Fortunately, the IIT’s realize that the first requirement of an electrical engineer is a thorough general education, and begin to realize that for this purpose it is not sufficient; to require general subjects for college entrance and relegate their study to the high school: for even if the average high school were what it should be and not what it actually is, much of the general knowledge required by an educated man cannot be taught in the high school, since during the high-school years the intelligence of the boy is not sufficiently ripened for its grasp, and a review in the college is necessary.

The glaring fault of the college curriculum is that quantity and not quality seems to be the object sought: the amount of instruction crowded into a four years course is far beyond that which even the better kind of student can possibly digest.CRAM CRAM CRAM !!! Last night preps,copying assignments,deadline submissions etc are normal.People are running after grades rather than gaining knowledge which should not be the case in reputed colleges like IIT.

“Walk 10,000 miles. Read 10,000 books.”, Gu Yanwu, Ming dynasty scholar.

Gu Yanwu’s quote was about wisdom, but I think it can be readily applied to engineering expertise – it is gained through a combination of theoretical and experiential knowledge. Book learning by itself isn’t enough and practical experience is vital to understand how theory translates into practice.

I argued that the incentives in engineering school and industry are intrinsically incompatible. That is, no matter how hard engineering schools try, they will never train engineers to the expectations of industry simply because their values are inherently misaligned. Now I think that this misalignment doesn’t matter and that the purpose of engineering school (as it pertains to industry) is to provide a solid base of theoretical engineering knowledge. I believe that the problem lies in the shared perceptions of what an engineering degree means.

The popular perception seems to be that a newly-minted graduate is a junior engineer, exactly like a qualified engineer but with less experience. However I submit that graduates are not actually engineers yet. They are “half-formed” engineers that are yet to learn the skills and values that industry expects from “fully-formed” qualified engineers. The popular perception goes a long way to explaining why there are numerous complaints from companies that graduates are not yet “industry-ready”.

Of course they’re not “industry-ready”, and it’s insane to expect them to be. After all, most other professions such as law, accounting and medicine recognize that graduates come out of university only half-formed, and that a period of professional apprenticeship is necessary. At times, this concept seems to be lost on engineering companies.

So instead of making futile attempts to change engineering courses in order to satisfy the demands of industry, it would be more realistic to change the popular perception of what an engineering degree means.

Firstly, employers need to understand that they are getting at most half-formed engineers and that they are making an investment for the future. They should accept the responsibility of training the next generation of engineers, if not for the benefit of society as a whole, then at least for their own direct benefit by having a skilled labor pool in the future.

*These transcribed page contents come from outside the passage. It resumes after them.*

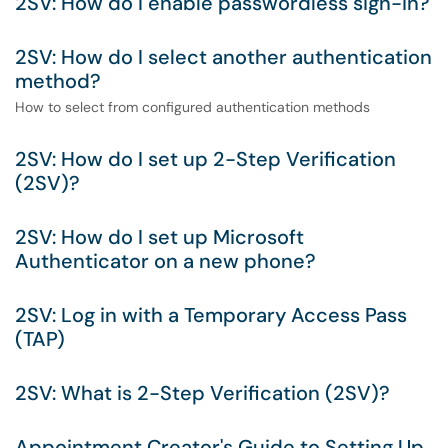
2SV: How do I enable passwordless sign-in?
2SV: How do I select another authentication
method?
How to select from configured authentication methods
2SV: How do I set up 2-Step Verification
(2SV)?
2SV: How do I set up Microsoft
Authenticator on a new phone?
2SV: Log in with a Temporary Access Pass
(TAP)
2SV: What is 2-Step Verification (2SV)?
Appointment Creator's Guide to Setting Up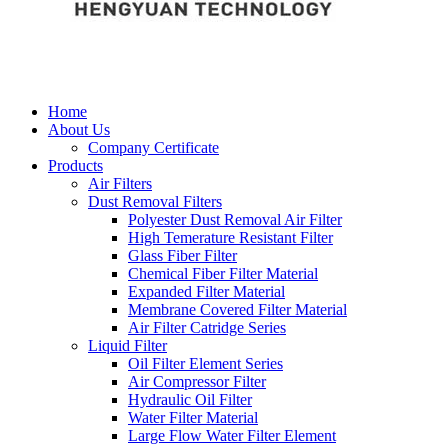
Home
About Us
Company Certificate
Products
Air Filters
Dust Removal Filters
Polyester Dust Removal Air Filter
High Temerature Resistant Filter
Glass Fiber Filter
Chemical Fiber Filter Material
Expanded Filter Material
Membrane Covered Filter Material
Air Filter Catridge Series
Liquid Filter
Oil Filter Element Series
Air Compressor Filter
Hydraulic Oil Filter
Water Filter Material
Large Flow Water Filter Element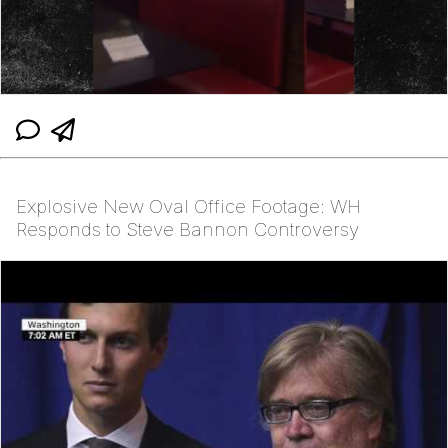
Explosive New Oval Office Footage: WH
Responds to Steve Bannon Controversy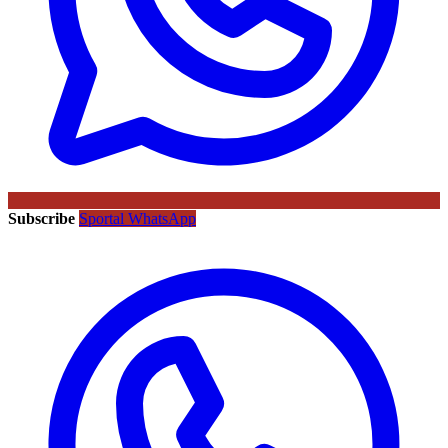
Subscribe
Sportal WhatsApp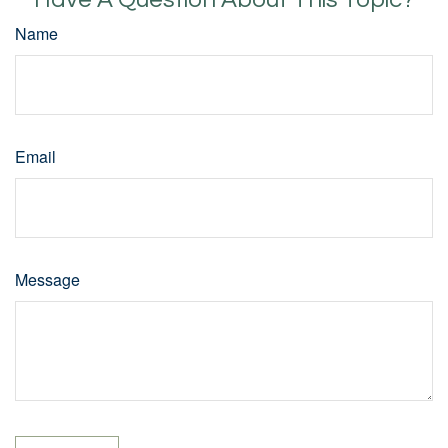
Name
Email
Message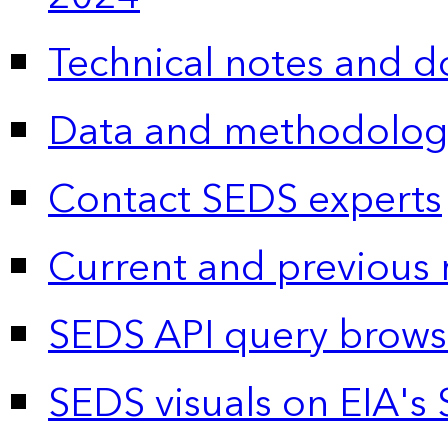
Technical notes and 
Data and methodolog
Contact SEDS experts
Current and previous 
SEDS API query brows
SEDS visuals on EIA's 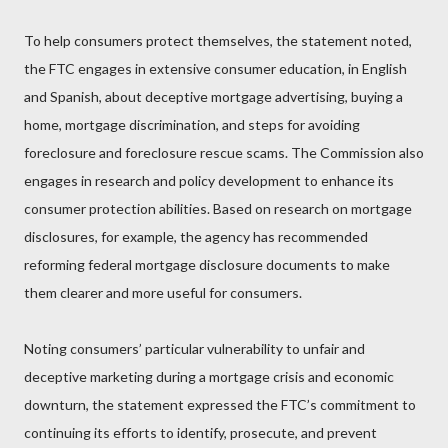
To help consumers protect themselves, the statement noted,
the FTC engages in extensive consumer education, in English
and Spanish, about deceptive mortgage advertising, buying a
home, mortgage discrimination, and steps for avoiding
foreclosure and foreclosure rescue scams. The Commission also
engages in research and policy development to enhance its
consumer protection abilities. Based on research on mortgage
disclosures, for example, the agency has recommended
reforming federal mortgage disclosure documents to make
them clearer and more useful for consumers.
Noting consumers’ particular vulnerability to unfair and
deceptive marketing during a mortgage crisis and economic
downturn, the statement expressed the FTC’s commitment to
continuing its efforts to identify, prosecute, and prevent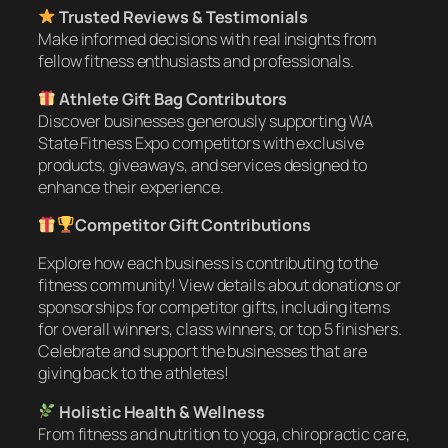
Trusted Reviews & Testimonials
Make informed decisions with real insights from
fellow fitness enthusiasts and professionals.
Athlete Gift Bag Contributors
Discover businesses generously supporting WA
State Fitness Expo competitors with exclusive
products, giveaways, and services designed to
enhance their experience.
Competitor Gift Contributions
Explore how each business is contributing to the
fitness community! View details about donations or
sponsorships for competitor gifts, including items
for overall winners, class winners, or top 5 finishers.
Celebrate and support the businesses that are
giving back to the athletes!
Holistic Health & Wellness
From fitness and nutrition to yoga, chiropractic care,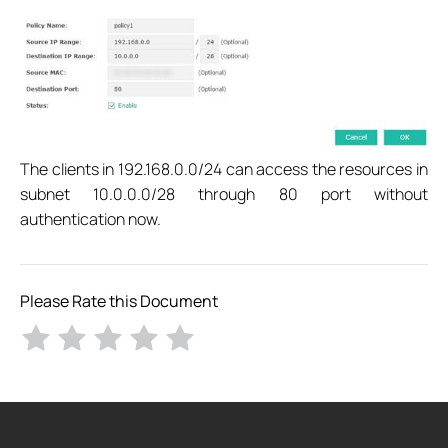
The clients in 192.168.0.0/24 can access the resources in
subnet 10.0.0.0/28 through 80 port without
authentication now.
Please Rate this Document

Secondly, engineering schools need to recognize that their values do not coincide with industry values, and that their attempts to align them are ultimately futile or would require massive structural changes to engineering courses.

Lastly, engineering students themselves must realize that earning a degree is only the first step to becoming a qualified engineer.We must be diversified as well as sophisticated in our branch and should have ample amount of knowledge about our core subjects.